La nascita della Catalina Safari nel 1959
Il 1959 fu l'anno in cui Pontiac ridisegnò completamente la propria gamma full-size introducendo lo stile "Wide-Track", con carreggiate allargate e una nuova calandra divisa che sarebbe diventata un tratto distintivo del marchio. In questo contesto la Catalina divenne un modello a sé stante, posizionato come ingresso della gamma grande Pontiac, disponibile anche nella variante Safari: una station wagon a quattro porte pensata per le famiglie, con la possibilità di ospitare fino a nove passeggeri grazie a una terza fila di sedili opzionale, caratteristica che a lungo restò esclusiva della sola Catalina Safari rispetto alle sorelle più costose.
Anni di produzione
1959–1981
Le generazioni successive
Nel corso di oltre vent'anni la Catalina Safari seguì da vicino i cambiamenti stilistici delle grandi Pontiac: dalle linee squadrate dei primi anni Sessanta, al profilo affusolato in stile "coca-cola" della seconda metà del decennio, fino alla ridisegnata generazione a carrozzeria fuselage dei primi anni Settanta. Per un breve periodo, tra il 1971 e la metà del decennio, la Safari divenne addirittura una linea autonoma basata sulla Catalina, prima di tornare a essere una variante di carrozzeria all'interno della gamma Catalina stessa.

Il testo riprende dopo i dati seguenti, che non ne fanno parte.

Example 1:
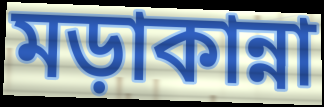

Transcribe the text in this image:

মড়াকান্না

- Le versioni 1974-1976 raggiunsero le dimensioni massime mai toccate da una Pontiac, con un passo di 127 pollici e oltre 231 pollici di lunghezza complessiva
- Le finiture in finto legno lungo le fiancate divennero un tratto distintivo delle Safari a partire dalla metà degli anni Sessanta
- Il tetto in vinile fu introdotto come optional dal 1965
Motorizzazioni
V8 da 350 a 455 cid; V6 231 dal 1977
Motori e capacità di carico
La Catalina Safari fu equipaggiata quasi esclusivamente con motori V8, la cui cilindrata crebbe progressivamente nel tempo: dal 389 cid dei primi anni, fino ai possenti 421, 428 e 455 cid disponibili tra la fine degli anni Sessanta e la metà dei Settanta. Questa abbondanza di cavalli si univa a un volume di carico generoso, reso ancora più pratico dal portellone posteriore e dalla possibilità di ribaltare i sedili per ottenere un piano di carico piatto, rendendo la vettura una delle wagon più capienti del mercato americano dell'epoca.
Il ridimensionamento e la fine di un'epoca
Le crisi petrolifere degli anni Settanta misero in crisi il concetto stesso di grande wagon a benzina: dal 1977 l'intera gamma Catalina, Safari inclusa, fu ridisegnata su dimensioni più contenute, con un passo ridotto a circa 116 pollici e l'introduzione di motori più piccoli, tra cui il V6 Buick da 231 cid, per contenere i consumi. La Catalina Safari proseguì la propria carriera commerciale fino al 1981, quando l'intera famiglia Catalina uscì di produzione, in un mercato che nei decenni successivi avrebbe progressivamente abbandonato le grandi station wagon a favore dei minivan.